In early April, A$800 vanished from my account, the result of a late-night withdrawal from a cash machine in a Sydney neighborhood I'd never been to before.
It's a type of fraud that happens frequently: Criminals attach devices to cash machines that record the account data stored on the magnetic stripe on the back of the card, a practice known as skimming. The card's PIN (Personal Identification Number) can be spied with a secret camera or a fake number pad overlay.
As a reporter who covers computer security and fraud, I'm aware how easy it is to become a victim of skimming and how difficult it is to defend against. But I've always been more worried about how I'd get the money back than about actually being skimmed, since banks seem less inclined these days to assume liability.
Most banks in the U.K. and Australia would like you to believe they always refund stolen funds. But the reality is that a bank can easily deny a refund based on flimsy reasoning that leaves consumers with little recourse other than going to court.
Commonwealth Bank of Australia is one of the major banks in the country. It assures customers on its website that it will "guarantee to refund any fraudulent transactions that take place within five days from when you report the incident to us."
In my case, things didn't go so smoothly.
I reported the theft within a couple of hours of the transaction and answered the standard liability questions: I hadn't told anyone else my PIN, or written it on the back of the card, etc., and I asked for a refund.

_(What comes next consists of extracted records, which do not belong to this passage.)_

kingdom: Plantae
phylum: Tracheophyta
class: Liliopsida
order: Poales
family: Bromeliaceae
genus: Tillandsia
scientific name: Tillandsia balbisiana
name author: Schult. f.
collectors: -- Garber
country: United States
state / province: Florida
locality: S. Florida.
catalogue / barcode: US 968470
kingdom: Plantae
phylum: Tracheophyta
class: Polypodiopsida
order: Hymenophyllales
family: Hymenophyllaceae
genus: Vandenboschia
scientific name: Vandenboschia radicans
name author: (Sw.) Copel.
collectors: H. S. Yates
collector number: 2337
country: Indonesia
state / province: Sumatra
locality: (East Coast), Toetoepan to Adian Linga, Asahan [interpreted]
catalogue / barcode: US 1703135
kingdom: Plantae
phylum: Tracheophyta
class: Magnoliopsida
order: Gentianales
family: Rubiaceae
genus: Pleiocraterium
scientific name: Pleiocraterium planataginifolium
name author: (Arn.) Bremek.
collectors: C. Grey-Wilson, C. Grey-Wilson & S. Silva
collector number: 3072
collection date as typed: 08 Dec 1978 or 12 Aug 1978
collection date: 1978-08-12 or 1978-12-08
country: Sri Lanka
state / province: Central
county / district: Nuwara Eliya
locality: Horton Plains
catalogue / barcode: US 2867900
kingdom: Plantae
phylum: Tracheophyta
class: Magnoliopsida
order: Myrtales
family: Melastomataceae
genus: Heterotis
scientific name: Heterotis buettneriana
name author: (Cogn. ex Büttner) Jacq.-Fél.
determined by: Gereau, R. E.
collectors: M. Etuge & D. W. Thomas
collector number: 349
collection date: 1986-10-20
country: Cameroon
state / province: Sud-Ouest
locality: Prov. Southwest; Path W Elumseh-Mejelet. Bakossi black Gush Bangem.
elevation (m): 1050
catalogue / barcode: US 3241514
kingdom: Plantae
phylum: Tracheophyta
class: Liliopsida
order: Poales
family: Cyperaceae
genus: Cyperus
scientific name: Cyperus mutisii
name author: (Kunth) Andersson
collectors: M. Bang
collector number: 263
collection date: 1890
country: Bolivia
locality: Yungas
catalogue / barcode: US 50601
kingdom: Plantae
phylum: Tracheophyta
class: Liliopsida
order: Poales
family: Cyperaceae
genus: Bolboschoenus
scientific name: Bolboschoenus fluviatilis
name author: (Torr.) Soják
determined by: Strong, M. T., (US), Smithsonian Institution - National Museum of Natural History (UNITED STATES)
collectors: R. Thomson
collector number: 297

Five days later, Commonwealth Bank sent me a letter saying it had closed the investigation. They explained vaguely that the transaction had been executed using my PIN. Fraud investigators never called me.
Banks would like you to believe that the use of the PIN means that you, the cardholder, performed the transaction, and are therefore liable for it. But the reasoning is flawed. The cash machine verifies only that the correct PIN was used, not that the person who entered the PIN was the actual cardholder.
Nonetheless, it can be grounds to refuse a refund. Stephen Mason, a U.K.-based barrister, has written extensively about security weaknesses and legal issues with cash cards and bank machines in the U.K. and Europe. He represented a U.K. man who took the bank Halifax to court in 2009 over alleged "phantom" withdrawals and lost.
"The banks will deny that their systems suffer from any weaknesses, placing the blame squarely on the customer," Mason wrote in a March article for Butterworths Journal of International Banking and Financial Law. And it will be up to the customer to point out to the judge that there is a series of past cases illustrating the weaknesses, he wrote.
Like many European countries, Australian banks issue debit and credit cards with a microchip that verifies the correct PIN has been entered. In Europe, the system is called EMV, or chip-and-PIN, while in Australia it is called EFTPOS. The U.S. doesn't yet have a chip-and-PIN system, but Visa and MasterCard plan to introduce one.
EFTPOS should have prevented the kind of fraud I experienced. When a criminal copies the information in a magnetic stripe, they can encode it into a dummy card. But cash machines are supposed to verify a microchip is present, and criminals aren't thought to have figured out how to copy microchips yet, though security researchers have found other weaknesses in the EMV system.
The problem is, some cash machines still process transactions even if a card doesn't have the chip, allowing fraudsters to withdraw funds using cloned cards. Fixing the problem will require banks to upgrade all their ATMs, which takes time.
Skimming victims can sometimes prove to their banks that they didn't do a transaction. Cash cards contain an Application Transaction Counter (ATC), which records the number of times a card has been used. An ATC with one less transaction than was performed would presumably be evidence that a bank's customer wasn't lying about withdrawing money.
I offered my card to Commonwealth Bank for forensic analysis but they didn't get back to me. I also asked if they had checked the footage from security cameras where the withdrawal occurred, or if they had filed a police report, but I got no reply.
"As any person who has had money removed from their account by a thief will be aware, making the bank understand that it was not the customer who withdrew the money can be far from easy," Mason wrote in his journal article.
I finally saw the $800 put back in my account after I sent a stern letter modeled on a draft that Mason created, intended for use by people who are having trouble getting a refund. After I received my refund, I decided to write a column about skimming.
Commonwealth Bank spokeswoman Tracy Hicks said no one could be found to answer my questions, while other queries couldn't be answered on security grounds.
Illustrating their reluctance to discuss the topic, Commonwealth Bank even declined to verify that a document I had with the terms and conditions for consumer accounts, including information about liability for fraud, was up-to-date and reflected current policy.
The bank does subscribe voluntarily to Australia's Electronic Funds Transfer Code of Conduct, which describes liability in the case of disputed transactions.
Generally, financial institutions in Australia have 45 days to investigate a disputed transaction, much longer than the five days in which Commonwealth says it will return stolen funds. But that speedy return may depend on how eloquently a consumer complains to the bank. In my case, the bank was more than happy at first to quickly close the case, disingenuously shifting the liability to me absent a real investigation.